**PROBLEM TO WORK ON**
Please copy the passage on fungal infections in transplant patients from "A sad conclusion" through "monitoring these patients.", swapping "prognosis" for "outlook".

**DOCUMENT EXTRACT**
--*--
Unfortunately, overall mortality among the HSCT cohort who developed IFI was still high. For patients with Fusarium infections, the one-year mortality was highest (93%), 75% for patients with aspergillosis, 72% for patients with zygomycosis, and 66% for patients developing candidiasis.
Solid-organ transplant recipients were also generally at low risk of developing an IFI during the surveillance period post-transplantation, with an overall one-year incidence < 4%. However, receipt of some organ systems placed patients at increased risk; for example, 8.6% of lung and heart-lung recipients (from 11 institutions) developed IFI, compared with only 1.3% for kidney transplants (15 sites). There appeared to be site-to-site variation in incidences of infections similar to those seen in the HSCT patient study. Among the 1,208 infections detected in 1,063 patients, 53% were Candida, with C. albicans being most common (46% of all candidiasis), followed by C. glabrata (25%). Invasive aspergillosis accounted for 19% of the diagnoses, with cryptococcosis next most prevalent (8% of infections). Median time to development of IFI was longer for the solid-organ recipients than was observed for HSCT patients, with 103 days observed for invasive candidiasis, 184 days for development of invasive aspergillosis, and 312 days for zygomycosis, with the other endemic fungal infections, such as histoplasmosis and coccidioidomycosis, appearing at a median of 343 days. An extended period of 575 days marked the median time until development of cryptococcosis.
A sad conclusion from this report is that once solid-organ transplant patients become infected, their prognosis is poor, although not as bad as that for HSCT patients. The one-year mortality after infection was 41% for patients with invasive aspergillosis, 39% for infections due to molds other than Aspergillus, 34% for invasive candidiasis, and 73% for cryptococcosis. Many of the observed infections occurred more than one year after transplantation, and 25% of IFI developed more than three years after the transplantation in this group. These results suggest that diagnostic studies, prevention strategies, and treatment interventions must take into consideration the long time frame required for monitoring these patients.
--*--
Extracted data entries:

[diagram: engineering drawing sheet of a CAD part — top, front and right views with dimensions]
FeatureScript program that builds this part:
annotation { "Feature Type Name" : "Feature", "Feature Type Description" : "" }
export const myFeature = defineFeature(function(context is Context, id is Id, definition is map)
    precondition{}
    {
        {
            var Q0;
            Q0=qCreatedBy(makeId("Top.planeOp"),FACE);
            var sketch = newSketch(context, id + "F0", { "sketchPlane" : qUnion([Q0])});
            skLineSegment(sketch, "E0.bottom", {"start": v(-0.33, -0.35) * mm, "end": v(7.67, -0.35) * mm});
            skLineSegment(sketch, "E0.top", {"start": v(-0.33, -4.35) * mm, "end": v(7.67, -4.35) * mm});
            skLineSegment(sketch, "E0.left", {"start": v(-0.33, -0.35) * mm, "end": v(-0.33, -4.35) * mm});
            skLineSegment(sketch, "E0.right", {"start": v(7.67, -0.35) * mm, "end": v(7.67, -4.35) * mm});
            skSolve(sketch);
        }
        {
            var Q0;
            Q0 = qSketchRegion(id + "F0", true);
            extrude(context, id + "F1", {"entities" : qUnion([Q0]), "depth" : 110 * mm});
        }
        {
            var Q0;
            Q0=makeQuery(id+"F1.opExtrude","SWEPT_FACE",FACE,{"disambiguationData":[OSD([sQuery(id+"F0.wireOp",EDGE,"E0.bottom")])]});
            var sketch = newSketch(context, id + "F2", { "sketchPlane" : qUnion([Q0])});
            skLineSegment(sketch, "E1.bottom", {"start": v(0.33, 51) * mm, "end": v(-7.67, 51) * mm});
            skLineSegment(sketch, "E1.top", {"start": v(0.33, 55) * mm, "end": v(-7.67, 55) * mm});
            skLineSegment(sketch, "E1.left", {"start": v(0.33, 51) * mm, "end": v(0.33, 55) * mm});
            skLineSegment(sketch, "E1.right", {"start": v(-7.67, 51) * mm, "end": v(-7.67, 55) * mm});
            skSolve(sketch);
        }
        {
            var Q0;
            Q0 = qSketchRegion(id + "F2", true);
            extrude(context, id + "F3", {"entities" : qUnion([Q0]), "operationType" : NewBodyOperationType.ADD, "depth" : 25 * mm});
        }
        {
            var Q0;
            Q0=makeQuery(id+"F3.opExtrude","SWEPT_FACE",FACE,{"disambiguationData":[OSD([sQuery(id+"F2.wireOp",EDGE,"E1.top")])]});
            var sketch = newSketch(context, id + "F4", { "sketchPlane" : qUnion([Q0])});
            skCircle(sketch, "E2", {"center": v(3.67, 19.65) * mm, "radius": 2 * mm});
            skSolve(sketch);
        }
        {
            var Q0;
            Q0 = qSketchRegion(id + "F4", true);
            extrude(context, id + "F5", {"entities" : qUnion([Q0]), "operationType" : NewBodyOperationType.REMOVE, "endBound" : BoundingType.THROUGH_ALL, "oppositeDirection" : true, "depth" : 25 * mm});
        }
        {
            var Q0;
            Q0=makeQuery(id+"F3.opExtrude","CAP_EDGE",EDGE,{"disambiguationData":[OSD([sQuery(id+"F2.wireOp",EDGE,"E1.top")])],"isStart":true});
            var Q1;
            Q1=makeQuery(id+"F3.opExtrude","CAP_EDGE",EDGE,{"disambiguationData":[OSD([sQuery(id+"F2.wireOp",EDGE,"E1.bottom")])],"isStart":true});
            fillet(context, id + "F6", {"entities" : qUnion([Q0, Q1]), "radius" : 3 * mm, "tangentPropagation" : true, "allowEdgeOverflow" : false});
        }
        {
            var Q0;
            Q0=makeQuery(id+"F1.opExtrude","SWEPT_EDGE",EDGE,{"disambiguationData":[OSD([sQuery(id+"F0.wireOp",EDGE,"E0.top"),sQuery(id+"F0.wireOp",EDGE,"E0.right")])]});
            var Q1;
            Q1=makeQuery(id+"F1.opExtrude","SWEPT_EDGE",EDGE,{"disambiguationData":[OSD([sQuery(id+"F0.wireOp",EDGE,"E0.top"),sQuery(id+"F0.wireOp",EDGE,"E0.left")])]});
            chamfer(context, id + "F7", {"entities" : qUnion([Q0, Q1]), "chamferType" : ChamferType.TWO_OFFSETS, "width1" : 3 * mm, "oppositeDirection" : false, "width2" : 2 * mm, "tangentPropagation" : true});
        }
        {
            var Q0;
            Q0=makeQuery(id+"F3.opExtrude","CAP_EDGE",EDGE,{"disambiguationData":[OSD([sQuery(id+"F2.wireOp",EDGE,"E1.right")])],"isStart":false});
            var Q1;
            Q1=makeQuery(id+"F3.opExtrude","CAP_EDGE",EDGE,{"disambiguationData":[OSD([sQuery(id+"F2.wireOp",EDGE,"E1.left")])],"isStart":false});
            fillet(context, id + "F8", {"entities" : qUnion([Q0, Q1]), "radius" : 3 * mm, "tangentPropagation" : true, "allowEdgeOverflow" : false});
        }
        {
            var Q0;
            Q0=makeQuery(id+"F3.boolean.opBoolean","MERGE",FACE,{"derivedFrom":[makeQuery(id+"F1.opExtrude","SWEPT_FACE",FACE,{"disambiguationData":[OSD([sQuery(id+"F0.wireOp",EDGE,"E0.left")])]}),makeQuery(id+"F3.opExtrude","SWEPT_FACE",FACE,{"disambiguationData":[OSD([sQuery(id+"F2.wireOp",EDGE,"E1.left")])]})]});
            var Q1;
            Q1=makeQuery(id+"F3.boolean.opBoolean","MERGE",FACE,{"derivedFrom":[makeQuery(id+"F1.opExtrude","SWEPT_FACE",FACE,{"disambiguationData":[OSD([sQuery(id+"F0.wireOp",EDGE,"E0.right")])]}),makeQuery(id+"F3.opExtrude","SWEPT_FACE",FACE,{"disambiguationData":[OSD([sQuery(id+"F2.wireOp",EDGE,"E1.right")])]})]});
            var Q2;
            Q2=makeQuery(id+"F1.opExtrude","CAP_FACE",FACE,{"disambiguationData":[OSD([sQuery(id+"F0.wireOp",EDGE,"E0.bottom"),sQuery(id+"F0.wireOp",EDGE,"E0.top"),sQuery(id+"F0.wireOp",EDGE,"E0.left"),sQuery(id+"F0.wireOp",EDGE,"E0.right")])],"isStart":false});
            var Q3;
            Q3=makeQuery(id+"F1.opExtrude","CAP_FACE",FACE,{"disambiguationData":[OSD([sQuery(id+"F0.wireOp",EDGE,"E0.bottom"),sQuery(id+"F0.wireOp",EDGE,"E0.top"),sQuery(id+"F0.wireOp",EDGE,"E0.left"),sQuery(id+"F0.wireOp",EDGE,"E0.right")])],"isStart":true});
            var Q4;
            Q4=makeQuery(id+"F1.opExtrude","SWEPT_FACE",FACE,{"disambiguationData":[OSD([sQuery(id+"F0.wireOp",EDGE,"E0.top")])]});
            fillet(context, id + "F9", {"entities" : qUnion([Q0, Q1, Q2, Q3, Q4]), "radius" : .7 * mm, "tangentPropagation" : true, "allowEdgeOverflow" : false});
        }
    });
--*--
**TASK RESULT**
A sad conclusion from this report is that once solid-organ transplant patients become infected, their outlook is poor, although not as bad as that for HSCT patients. The one-year mortality after infection was 41% for patients with invasive aspergillosis, 39% for infections due to molds other than Aspergillus, 34% for invasive candidiasis, and 73% for cryptococcosis. Many of the observed infections occurred more than one year after transplantation, and 25% of IFI developed more than three years after the transplantation in this group. These results suggest that diagnostic studies, prevention strategies, and treatment interventions must take into consideration the long time frame required for monitoring these patients.